◆ EXERCISE PROMPT
Would you please transcribe exactly the lines from the one containing "staining of human" through the end of the material below, and only those?
-----
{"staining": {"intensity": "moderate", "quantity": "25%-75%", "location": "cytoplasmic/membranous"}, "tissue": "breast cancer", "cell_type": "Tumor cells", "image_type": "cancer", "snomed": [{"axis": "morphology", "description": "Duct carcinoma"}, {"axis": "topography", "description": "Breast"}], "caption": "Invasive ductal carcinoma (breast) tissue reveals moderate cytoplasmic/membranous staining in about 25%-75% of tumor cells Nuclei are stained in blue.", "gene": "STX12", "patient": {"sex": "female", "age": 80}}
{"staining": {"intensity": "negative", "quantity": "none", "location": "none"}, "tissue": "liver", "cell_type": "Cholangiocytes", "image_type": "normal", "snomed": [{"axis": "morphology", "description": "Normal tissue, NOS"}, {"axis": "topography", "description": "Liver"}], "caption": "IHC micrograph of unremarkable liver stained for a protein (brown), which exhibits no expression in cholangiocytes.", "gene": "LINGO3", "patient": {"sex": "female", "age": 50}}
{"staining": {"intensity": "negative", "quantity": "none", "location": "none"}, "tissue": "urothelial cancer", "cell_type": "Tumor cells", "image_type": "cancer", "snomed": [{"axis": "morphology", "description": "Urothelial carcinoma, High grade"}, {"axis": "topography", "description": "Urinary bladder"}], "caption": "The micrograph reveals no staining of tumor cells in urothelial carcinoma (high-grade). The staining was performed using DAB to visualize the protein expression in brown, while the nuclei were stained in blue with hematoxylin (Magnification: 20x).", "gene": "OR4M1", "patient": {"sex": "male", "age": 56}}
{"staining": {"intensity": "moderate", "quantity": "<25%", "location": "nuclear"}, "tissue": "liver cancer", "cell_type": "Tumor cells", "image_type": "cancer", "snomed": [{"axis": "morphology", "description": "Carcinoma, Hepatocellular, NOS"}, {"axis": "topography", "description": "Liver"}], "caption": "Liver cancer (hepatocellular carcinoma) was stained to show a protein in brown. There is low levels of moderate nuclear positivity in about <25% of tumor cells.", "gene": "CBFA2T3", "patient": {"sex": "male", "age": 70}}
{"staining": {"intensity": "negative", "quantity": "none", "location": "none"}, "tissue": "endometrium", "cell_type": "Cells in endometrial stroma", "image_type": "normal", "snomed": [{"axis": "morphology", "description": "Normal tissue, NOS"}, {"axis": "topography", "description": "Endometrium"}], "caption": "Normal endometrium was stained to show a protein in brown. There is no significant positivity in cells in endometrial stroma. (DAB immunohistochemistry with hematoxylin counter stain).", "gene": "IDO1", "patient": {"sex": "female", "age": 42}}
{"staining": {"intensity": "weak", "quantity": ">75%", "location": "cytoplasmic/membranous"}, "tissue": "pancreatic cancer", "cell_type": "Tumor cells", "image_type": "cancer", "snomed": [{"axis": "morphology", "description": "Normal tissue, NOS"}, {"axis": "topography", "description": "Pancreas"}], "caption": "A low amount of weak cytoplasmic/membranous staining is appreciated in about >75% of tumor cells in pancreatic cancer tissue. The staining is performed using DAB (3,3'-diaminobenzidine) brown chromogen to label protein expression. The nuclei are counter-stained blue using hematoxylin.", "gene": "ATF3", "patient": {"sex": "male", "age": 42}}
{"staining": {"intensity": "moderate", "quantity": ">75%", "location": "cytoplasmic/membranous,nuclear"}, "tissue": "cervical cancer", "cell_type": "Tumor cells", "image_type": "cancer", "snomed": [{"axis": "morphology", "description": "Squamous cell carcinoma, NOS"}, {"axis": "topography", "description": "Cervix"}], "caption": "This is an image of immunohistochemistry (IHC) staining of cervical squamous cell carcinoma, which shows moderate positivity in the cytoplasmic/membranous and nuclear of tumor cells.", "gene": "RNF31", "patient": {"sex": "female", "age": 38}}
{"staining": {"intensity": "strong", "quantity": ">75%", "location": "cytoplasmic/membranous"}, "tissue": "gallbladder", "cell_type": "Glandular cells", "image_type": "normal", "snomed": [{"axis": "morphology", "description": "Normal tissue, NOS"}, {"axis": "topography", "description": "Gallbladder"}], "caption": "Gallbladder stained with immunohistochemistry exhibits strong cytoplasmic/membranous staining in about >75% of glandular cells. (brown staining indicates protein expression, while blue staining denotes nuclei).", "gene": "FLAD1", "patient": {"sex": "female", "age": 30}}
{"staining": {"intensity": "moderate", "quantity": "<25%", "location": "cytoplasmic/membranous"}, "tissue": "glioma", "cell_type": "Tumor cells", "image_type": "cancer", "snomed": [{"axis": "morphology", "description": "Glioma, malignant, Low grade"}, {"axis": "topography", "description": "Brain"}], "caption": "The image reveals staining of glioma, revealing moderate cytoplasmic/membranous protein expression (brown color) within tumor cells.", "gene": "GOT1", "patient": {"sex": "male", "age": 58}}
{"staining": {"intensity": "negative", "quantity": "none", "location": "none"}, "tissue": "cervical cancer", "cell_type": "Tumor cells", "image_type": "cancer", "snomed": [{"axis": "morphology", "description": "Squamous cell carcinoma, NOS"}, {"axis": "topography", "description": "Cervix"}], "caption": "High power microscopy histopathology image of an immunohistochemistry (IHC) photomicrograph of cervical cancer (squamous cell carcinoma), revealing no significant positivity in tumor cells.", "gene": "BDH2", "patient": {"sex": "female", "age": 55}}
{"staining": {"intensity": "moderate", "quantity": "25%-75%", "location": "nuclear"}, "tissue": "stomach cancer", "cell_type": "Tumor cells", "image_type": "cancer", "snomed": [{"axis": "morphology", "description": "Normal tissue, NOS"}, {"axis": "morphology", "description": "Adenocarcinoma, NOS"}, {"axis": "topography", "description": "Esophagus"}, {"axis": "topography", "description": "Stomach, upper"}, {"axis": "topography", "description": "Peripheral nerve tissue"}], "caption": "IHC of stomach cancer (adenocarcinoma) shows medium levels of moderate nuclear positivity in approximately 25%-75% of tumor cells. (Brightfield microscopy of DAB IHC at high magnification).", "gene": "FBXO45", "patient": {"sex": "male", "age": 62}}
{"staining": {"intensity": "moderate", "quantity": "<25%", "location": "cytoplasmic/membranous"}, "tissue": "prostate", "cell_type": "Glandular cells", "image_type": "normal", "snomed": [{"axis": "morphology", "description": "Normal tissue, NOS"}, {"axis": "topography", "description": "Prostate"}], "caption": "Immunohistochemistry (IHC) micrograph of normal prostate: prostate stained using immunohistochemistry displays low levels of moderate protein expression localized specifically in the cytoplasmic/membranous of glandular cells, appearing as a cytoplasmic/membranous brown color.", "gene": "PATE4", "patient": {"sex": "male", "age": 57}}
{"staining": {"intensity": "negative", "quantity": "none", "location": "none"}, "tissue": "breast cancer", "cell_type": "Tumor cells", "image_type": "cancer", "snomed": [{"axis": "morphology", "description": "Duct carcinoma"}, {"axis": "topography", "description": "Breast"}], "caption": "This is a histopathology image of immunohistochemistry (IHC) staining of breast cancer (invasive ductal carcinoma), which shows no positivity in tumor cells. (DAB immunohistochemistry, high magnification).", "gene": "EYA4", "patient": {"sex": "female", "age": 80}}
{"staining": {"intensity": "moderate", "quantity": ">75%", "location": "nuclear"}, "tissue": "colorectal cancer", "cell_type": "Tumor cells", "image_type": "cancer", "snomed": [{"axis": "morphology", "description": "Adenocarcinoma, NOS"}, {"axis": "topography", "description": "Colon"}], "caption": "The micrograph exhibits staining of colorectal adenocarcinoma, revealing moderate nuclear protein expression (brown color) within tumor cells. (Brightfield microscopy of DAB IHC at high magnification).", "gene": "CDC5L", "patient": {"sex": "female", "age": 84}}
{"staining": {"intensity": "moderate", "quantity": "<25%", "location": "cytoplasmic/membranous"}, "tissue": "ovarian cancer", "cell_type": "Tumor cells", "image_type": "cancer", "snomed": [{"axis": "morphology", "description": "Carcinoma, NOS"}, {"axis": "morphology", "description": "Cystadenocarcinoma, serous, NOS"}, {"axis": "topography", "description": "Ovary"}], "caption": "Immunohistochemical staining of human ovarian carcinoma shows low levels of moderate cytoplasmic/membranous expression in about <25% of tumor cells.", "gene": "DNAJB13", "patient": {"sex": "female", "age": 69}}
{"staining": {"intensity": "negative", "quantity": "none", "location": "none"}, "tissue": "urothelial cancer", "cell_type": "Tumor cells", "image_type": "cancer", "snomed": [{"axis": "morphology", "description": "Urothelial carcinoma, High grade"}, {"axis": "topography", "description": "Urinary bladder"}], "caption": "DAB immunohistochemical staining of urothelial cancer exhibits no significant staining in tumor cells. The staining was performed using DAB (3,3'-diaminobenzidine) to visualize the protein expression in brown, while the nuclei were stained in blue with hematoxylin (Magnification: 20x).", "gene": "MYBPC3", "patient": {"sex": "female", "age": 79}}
-----
◆ OUTPUT BELOW
{"staining": {"intensity": "moderate", "quantity": "<25%", "location": "cytoplasmic/membranous"}, "tissue": "ovarian cancer", "cell_type": "Tumor cells", "image_type": "cancer", "snomed": [{"axis": "morphology", "description": "Carcinoma, NOS"}, {"axis": "morphology", "description": "Cystadenocarcinoma, serous, NOS"}, {"axis": "topography", "description": "Ovary"}], "caption": "Immunohistochemical staining of human ovarian carcinoma shows low levels of moderate cytoplasmic/membranous expression in about <25% of tumor cells.", "gene": "DNAJB13", "patient": {"sex": "female", "age": 69}}
{"staining": {"intensity": "negative", "quantity": "none", "location": "none"}, "tissue": "urothelial cancer", "cell_type": "Tumor cells", "image_type": "cancer", "snomed": [{"axis": "morphology", "description": "Urothelial carcinoma, High grade"}, {"axis": "topography", "description": "Urinary bladder"}], "caption": "DAB immunohistochemical staining of urothelial cancer exhibits no significant staining in tumor cells. The staining was performed using DAB (3,3'-diaminobenzidine) to visualize the protein expression in brown, while the nuclei were stained in blue with hematoxylin (Magnification: 20x).", "gene": "MYBPC3", "patient": {"sex": "female", "age": 79}}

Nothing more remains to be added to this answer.